Por Juan Giglio
Eduardo Aliverti, un chupamedias gubernamental recalcitrante
que proviene del Partido Comunista Argentino, acaba de vomitar su artículo
mañanero en el “Boletín Oficial”, Página 12, expresando, más bien agitando,
preocupación, debido al quiebre producido dentro del Frente de Todos luego de la
votación parlamentaria del acuerdo con el FMI.
Si el Senado no produce una sorpresa mayúscula, en la
madrugada del viernes pasado debió comenzar a despejarse el camino para marchar
a efectividades conducentes y no hacia un limbo interminable. Pero, en
lugar de eso, pareciera irse en dirección exactamente contraria a partir del
lamentable espectáculo desde la interna del Frente de Todos. ¿Qué es esto? ¿Una
carrera para ver quién corre más por izquierda o quién se defiende mejor de no
quedar pegado a la derecha?
Aliverti tiene razones para preocuparse, ya que él, junto a
otros plumíferos “nacionales y populares” -como Silvestre, Víctor Hugo, Navarro,
etc.- se ha enriquecido, no por el éxito editorial de Página 12 y otros
pasquines para los que escribe, sino mediante el cobro de una parte importante de la pauta oficial, que va a parar a los
bolsillos de quienes sostienen, periodísticamente hablando, el “relato” del que
hoy por hoy podríamos denominar Frente de Pocos.
Por esa razón, el personaje en cuestión continúa diciendo,
que El FdT sale muy afectado de esta circunstancia, si es que no roto. El
Gobierno como tal, al menos en el corto plazo, habría que ver. Hay pases de
factura inacabables. Resentimientos extremos. Entre sus líneas hablan nada más
que para suturar o profundizar heridas, y nunca para proyectar ese modelo de
gestión que determine cuáles son los aliados y quiénes el enemigo…
Más allá del miedo a dejar de ser uno
de los periodistas mejores pagos del país, con su verborragia, este personaje siniestro pinta muy bien la situación en la que quedó la alianza gubernamental. Quienes gobiernan, no
solo han sido fracturados, por la crisis económica, de la cual
ninguna de sus fracciones sabe cómo salir, sino por la guerra. ¡Cada una de las
bandas del FdT se alinean detrás de las diferentes potencias que están
metidas en una feroz contienda, que de comercial tiende a
convertirse en guerra clásica!
…esto es literalmente así: créase o no, las fracciones
del FdT proceden como si las demás no contaran; repartieron las áreas, los
ministerios, las secretarías, las subsecretarías, con un sentido horizontal de
cada quien haciendo y diciendo lo que se le ocurra.

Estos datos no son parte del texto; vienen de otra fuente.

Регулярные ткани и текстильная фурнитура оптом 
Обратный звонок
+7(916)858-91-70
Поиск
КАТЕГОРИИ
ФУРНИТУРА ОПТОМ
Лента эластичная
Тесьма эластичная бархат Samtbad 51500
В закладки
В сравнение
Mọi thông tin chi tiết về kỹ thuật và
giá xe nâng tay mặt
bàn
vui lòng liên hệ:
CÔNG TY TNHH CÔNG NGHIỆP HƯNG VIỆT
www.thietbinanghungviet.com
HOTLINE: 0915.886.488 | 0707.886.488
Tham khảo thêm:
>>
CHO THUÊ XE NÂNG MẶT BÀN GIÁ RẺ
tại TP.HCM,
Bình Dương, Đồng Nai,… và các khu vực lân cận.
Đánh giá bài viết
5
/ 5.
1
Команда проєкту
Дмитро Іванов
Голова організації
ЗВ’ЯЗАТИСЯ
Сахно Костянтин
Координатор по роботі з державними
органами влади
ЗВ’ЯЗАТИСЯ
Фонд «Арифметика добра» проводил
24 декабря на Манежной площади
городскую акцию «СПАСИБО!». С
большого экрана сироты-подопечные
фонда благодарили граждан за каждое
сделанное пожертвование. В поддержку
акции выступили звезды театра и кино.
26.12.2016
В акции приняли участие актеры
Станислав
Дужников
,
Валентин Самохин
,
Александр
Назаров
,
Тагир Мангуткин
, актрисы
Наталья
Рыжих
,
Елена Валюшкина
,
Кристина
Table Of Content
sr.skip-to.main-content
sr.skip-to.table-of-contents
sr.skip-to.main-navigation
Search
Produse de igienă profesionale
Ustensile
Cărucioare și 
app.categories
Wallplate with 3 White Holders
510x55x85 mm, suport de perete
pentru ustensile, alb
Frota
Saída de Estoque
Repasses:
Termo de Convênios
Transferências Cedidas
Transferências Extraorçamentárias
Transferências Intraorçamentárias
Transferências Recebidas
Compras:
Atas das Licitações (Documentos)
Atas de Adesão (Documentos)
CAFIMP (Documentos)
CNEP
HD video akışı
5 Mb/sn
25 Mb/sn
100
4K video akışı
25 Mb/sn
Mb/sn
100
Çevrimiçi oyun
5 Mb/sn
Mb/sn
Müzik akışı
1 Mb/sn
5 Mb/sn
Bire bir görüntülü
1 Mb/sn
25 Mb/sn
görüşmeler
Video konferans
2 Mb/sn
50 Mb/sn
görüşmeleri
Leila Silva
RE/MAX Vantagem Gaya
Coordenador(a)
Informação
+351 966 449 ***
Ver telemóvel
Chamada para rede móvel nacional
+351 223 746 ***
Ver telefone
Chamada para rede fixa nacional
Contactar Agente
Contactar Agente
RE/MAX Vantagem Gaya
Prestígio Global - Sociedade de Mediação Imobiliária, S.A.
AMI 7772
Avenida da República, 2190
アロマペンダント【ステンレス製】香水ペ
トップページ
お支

No hay la mínima e
imprescindible autoridad de verticalismo, de modo que el Gobierno más se parece
a una asamblea de tardía adolescencia universitaria o a un foro de fraseólogos
a la bartola). (Aliverti dixit, Página 12, 14 de marzo)

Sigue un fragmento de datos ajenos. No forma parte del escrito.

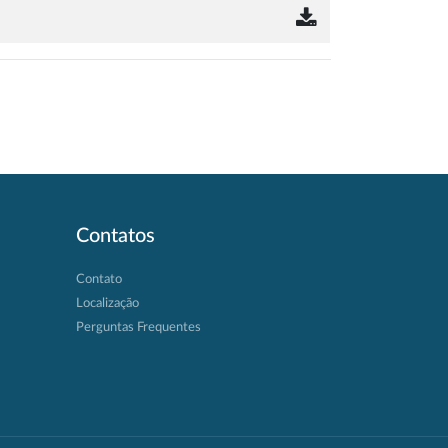
Contatos
Contato
Localização
Perguntas Frequentes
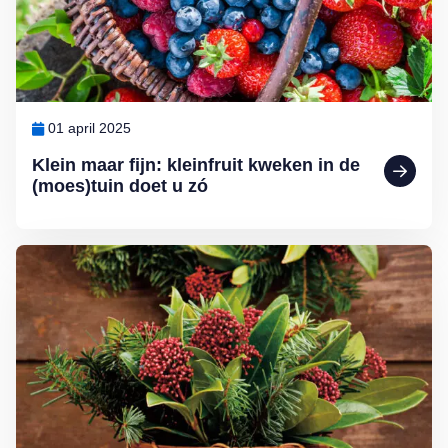
01 april 2025
Klein maar fijn: kleinfruit kweken in de
(moes)tuin doet u zó
Lees meer over Zelf kerststukjes maken doet u zó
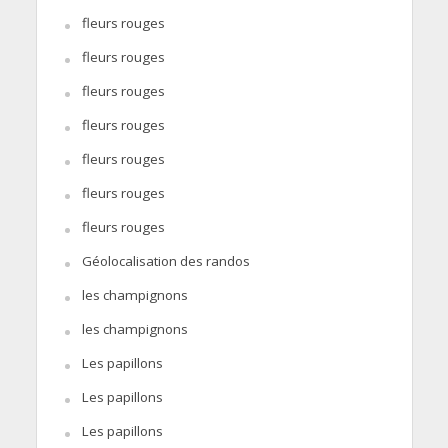
fleurs rouges
fleurs rouges
fleurs rouges
fleurs rouges
fleurs rouges
fleurs rouges
fleurs rouges
Géolocalisation des randos
les champignons
les champignons
Les papillons
Les papillons
Les papillons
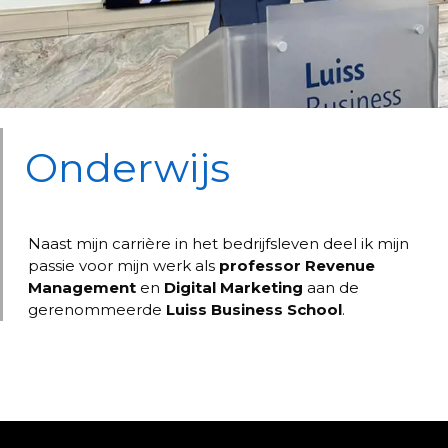
Onderwijs
Naast mijn carrière in het bedrijfsleven deel ik mijn
passie voor mijn werk als
professor
Revenue
Management
en
Digital Marketing
aan de
gerenommeerde
Luiss Business School
.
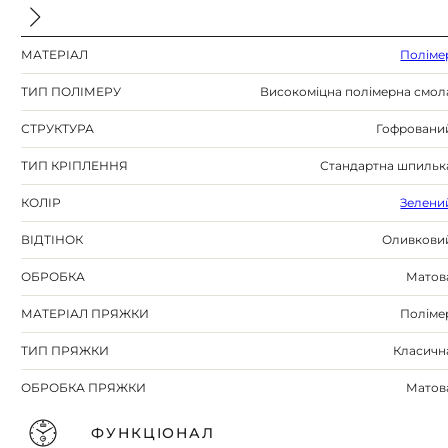
МАТЕРІАЛ
Поліме
ТИП ПОЛІМЕРУ
Високоміцна полімерна смол
СТРУКТУРА
Гофровани
ТИП КРІПЛЕННЯ
Стандартна шпильк
КОЛІР
Зелени
ВІДТІНОК
Оливкови
ОБРОБКА
Матов
МАТЕРІАЛ ПРЯЖКИ
Поліме
ТИП ПРЯЖКИ
Класичн
ОБРОБКА ПРЯЖКИ
Матов
ФУНКЦІОНАЛ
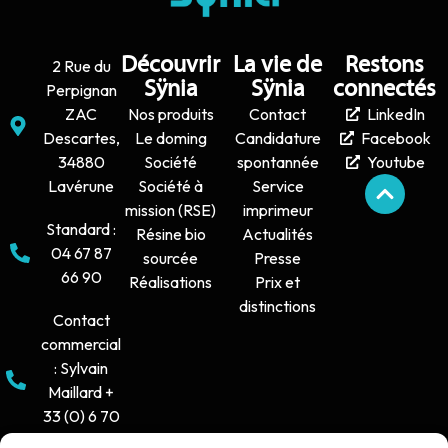
Découvrir
La vie de
Restons
2 Rue du
Sÿnia
Sÿnia
connectés
Perpignan
ZAC
Nos produits
Contact
LinkedIn
Descartes,
Le doming
Candidature
Facebook
34880
Société
spontannée
Youtube
Lavérune
Société à
Service
mission (RSE)
imprimeur
Standard :
Résine bio
Actualités
04 67 87
sourcée
Presse
66 90
Réalisations
Prix et
distinctions
Contact
commercial
: Sylvain
Maillard +
33 (0) 6 70
16 38 66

¿Qué mejor definición que esta última, vertida por alguien
que no puede ser sospechado de “trosko”? La izquierda revolucionaria debe aprovechar esta situación, impulsando decididamente la lucha contra el
ajuste, que se profundizará con el pacto con el FMI, llamando a organizar los combates
que se vienen a través de asambleas de base y organismos que desborden los
podridos “cuerpos orgánicos” de la burocracia sindical, jugada con todo a
sostener el plan del gobierno.
La izquierda tiene que asumir esta caracterización, asumiendo además que la oposición patronal está tan mal como el oficialismo, ya que está metida en una feroz disputa por las candidaturas para las presidenciales de 2023. Por eso, luego de las marchas contra el FMI, que ayudaron a unir a quienes levantamos las banderas rojas del Socialismo, las organizaciones que las convocaron deberíamos impulsar la construcción de un Centro Coordinador de la Resistencia para ir preparando el nuevo Argentinazo que reclaman las circunstancias.